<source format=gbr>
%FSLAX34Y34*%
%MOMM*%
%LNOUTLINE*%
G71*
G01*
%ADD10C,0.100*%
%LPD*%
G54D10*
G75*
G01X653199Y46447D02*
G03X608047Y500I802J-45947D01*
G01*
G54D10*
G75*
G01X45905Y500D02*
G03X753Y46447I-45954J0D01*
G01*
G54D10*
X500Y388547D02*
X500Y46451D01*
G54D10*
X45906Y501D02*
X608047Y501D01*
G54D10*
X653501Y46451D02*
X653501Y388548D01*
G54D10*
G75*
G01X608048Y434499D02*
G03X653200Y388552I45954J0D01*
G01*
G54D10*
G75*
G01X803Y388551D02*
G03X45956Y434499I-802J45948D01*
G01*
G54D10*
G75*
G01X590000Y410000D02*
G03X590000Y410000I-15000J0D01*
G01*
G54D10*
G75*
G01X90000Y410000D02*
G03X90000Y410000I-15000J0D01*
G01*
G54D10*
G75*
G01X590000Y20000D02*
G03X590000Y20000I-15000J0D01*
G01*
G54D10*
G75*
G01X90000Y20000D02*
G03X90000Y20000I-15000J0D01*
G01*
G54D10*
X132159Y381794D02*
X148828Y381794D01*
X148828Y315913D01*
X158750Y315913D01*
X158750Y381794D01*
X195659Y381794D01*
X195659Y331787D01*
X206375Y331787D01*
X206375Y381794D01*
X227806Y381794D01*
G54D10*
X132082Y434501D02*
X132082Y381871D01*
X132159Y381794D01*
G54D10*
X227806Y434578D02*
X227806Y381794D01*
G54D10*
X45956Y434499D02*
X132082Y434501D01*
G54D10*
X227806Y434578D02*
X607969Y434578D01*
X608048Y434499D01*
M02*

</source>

...

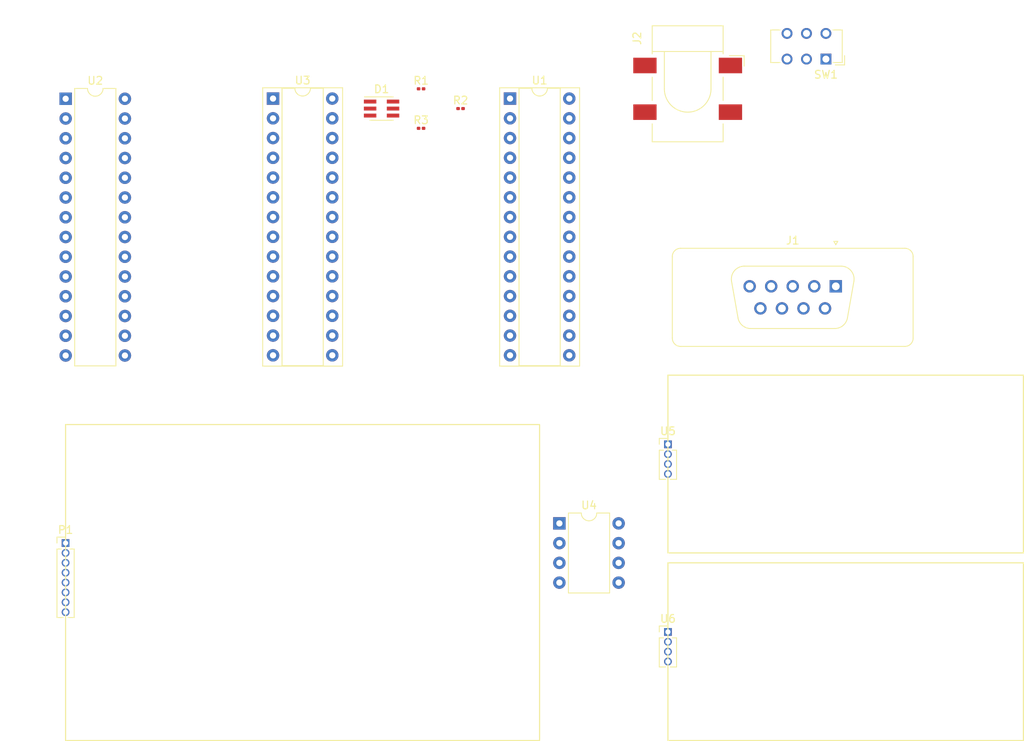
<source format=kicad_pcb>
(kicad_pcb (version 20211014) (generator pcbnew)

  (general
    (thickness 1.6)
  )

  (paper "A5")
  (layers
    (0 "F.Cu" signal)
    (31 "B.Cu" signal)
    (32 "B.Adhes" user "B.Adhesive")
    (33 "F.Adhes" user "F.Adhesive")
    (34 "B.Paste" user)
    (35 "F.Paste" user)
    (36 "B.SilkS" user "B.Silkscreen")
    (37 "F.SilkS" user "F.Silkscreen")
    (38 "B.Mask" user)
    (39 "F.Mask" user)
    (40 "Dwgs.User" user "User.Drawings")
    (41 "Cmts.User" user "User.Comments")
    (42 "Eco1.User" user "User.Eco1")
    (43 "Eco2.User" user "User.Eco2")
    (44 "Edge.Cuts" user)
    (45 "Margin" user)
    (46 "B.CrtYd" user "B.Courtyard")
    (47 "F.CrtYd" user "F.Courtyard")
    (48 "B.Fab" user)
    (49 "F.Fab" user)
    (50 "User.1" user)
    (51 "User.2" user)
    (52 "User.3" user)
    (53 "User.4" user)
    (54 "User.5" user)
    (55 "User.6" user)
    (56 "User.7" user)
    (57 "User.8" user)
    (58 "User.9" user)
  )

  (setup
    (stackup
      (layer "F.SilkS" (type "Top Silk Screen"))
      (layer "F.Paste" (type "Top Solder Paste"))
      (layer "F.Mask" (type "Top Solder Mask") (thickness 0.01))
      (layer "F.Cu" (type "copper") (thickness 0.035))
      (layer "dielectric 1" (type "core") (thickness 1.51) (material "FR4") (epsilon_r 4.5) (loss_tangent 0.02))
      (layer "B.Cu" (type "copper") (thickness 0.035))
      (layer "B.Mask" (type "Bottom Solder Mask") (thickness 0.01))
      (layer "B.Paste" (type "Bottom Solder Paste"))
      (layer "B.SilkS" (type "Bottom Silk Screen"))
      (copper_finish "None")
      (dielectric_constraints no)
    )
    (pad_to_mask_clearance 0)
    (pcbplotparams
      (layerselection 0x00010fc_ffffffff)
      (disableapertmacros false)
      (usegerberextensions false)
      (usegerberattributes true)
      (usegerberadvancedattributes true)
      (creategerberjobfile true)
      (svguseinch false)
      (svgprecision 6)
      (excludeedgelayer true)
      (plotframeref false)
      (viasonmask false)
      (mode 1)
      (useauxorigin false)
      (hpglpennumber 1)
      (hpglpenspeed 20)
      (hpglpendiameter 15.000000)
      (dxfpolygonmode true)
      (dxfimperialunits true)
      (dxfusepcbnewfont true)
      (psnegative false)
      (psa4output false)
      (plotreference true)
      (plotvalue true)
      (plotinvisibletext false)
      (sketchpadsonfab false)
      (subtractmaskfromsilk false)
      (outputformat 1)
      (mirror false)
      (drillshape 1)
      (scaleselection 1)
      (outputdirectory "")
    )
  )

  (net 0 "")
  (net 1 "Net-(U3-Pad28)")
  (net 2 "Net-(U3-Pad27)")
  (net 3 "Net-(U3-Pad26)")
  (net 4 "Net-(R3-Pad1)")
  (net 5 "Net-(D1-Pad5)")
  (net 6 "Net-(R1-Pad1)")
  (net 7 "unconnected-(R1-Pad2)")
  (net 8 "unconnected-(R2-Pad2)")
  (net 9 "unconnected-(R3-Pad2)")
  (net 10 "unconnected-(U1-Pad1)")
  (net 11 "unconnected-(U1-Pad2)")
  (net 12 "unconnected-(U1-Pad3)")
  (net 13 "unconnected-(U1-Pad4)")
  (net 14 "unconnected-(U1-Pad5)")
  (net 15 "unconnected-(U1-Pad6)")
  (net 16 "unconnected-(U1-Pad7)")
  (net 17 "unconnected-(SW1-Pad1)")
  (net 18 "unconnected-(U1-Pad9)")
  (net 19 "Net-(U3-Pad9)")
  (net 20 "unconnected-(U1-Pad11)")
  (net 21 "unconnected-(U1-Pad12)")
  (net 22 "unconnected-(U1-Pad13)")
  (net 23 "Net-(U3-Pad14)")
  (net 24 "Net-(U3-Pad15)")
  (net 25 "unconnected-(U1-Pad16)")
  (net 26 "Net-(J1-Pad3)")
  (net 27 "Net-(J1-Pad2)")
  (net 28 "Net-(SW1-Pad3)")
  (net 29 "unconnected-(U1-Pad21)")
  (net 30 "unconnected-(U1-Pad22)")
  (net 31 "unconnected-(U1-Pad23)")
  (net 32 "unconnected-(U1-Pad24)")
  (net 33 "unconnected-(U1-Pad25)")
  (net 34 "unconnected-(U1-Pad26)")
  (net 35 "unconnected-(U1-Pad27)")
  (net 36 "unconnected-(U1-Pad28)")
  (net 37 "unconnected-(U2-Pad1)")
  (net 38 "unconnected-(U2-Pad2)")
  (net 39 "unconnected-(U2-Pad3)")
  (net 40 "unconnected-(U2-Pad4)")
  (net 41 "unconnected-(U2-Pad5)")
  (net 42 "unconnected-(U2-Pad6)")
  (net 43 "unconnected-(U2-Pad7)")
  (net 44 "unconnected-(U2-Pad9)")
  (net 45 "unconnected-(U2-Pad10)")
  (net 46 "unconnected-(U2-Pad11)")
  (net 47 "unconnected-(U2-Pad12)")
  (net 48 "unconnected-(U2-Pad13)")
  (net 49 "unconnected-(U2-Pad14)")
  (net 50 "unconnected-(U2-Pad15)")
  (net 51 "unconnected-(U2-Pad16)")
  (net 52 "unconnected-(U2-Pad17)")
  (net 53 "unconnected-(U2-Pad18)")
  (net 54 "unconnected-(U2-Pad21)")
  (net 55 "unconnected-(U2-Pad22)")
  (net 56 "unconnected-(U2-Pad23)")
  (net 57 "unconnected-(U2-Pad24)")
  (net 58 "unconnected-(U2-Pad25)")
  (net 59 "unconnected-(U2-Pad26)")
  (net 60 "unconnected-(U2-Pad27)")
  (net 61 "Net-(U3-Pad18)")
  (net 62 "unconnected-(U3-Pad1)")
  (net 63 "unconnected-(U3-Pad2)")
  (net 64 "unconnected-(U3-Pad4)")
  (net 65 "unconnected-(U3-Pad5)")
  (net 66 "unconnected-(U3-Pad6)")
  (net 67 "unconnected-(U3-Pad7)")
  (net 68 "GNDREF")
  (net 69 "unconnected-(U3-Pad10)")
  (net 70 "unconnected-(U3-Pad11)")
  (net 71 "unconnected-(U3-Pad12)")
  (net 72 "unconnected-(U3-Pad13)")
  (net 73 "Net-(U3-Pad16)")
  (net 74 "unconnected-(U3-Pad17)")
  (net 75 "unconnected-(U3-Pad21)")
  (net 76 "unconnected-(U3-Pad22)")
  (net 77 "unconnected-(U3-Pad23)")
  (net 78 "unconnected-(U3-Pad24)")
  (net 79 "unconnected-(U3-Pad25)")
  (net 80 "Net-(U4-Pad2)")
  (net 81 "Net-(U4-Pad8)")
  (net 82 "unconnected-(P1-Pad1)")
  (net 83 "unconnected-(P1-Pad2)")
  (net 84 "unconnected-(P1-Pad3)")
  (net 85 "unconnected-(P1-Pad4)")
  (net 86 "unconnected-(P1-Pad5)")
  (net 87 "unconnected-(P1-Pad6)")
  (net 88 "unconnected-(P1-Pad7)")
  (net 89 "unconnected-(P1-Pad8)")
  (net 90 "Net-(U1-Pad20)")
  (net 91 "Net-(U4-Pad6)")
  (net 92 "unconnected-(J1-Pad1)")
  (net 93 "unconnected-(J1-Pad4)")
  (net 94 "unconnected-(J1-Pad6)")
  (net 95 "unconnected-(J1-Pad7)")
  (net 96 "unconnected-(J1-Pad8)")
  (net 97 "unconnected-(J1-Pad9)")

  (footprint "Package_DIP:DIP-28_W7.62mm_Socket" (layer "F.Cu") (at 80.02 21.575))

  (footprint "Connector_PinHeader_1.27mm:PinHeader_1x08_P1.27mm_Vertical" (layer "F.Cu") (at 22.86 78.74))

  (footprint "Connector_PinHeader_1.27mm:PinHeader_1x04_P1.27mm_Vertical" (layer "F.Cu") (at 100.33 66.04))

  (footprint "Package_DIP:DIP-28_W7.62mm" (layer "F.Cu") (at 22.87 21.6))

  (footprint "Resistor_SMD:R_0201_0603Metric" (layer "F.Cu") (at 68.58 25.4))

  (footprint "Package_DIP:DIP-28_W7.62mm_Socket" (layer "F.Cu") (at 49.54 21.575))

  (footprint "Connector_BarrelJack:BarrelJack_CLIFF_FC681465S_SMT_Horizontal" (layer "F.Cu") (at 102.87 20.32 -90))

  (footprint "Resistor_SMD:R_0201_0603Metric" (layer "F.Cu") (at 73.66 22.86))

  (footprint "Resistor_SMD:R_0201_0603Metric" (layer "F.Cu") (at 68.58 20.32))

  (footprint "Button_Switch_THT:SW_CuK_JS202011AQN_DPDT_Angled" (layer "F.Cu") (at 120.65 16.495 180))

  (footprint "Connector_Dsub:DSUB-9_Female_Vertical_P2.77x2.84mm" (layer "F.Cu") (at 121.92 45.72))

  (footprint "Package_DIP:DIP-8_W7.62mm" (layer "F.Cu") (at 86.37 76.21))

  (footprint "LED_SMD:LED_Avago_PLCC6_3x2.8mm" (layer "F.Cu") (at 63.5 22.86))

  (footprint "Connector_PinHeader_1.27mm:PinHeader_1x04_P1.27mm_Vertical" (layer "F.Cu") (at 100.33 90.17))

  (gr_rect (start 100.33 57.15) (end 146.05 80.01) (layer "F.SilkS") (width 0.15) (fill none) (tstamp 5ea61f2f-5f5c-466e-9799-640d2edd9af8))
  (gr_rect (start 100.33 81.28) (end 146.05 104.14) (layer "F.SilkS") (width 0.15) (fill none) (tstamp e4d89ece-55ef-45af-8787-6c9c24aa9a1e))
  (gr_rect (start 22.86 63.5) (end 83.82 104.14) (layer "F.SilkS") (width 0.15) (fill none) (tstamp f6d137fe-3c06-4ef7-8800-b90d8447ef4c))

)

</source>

• **WHAT NEEDS TO BE DONE**
Taking the listing above as the source, transcribe only the lines starting at the line with "<source format=gbr>" and going through the line with "G01X90000Y410000D02*", unaltered and with both ends included.

• **RESULT OF THE TASK**
<source format=gbr>
%FSLAX34Y34*%
%MOMM*%
%LNOUTLINE*%
G71*
G01*
%ADD10C,0.100*%
%LPD*%
G54D10*
G75*
G01X653199Y46447D02*
G03X608047Y500I802J-45947D01*
G01*
G54D10*
G75*
G01X45905Y500D02*
G03X753Y46447I-45954J0D01*
G01*
G54D10*
X500Y388547D02*
X500Y46451D01*
G54D10*
X45906Y501D02*
X608047Y501D01*
G54D10*
X653501Y46451D02*
X653501Y388548D01*
G54D10*
G75*
G01X608048Y434499D02*
G03X653200Y388552I45954J0D01*
G01*
G54D10*
G75*
G01X803Y388551D02*
G03X45956Y434499I-802J45948D01*
G01*
G54D10*
G75*
G01X590000Y410000D02*
G03X590000Y410000I-15000J0D01*
G01*
G54D10*
G75*
G01X90000Y410000D02*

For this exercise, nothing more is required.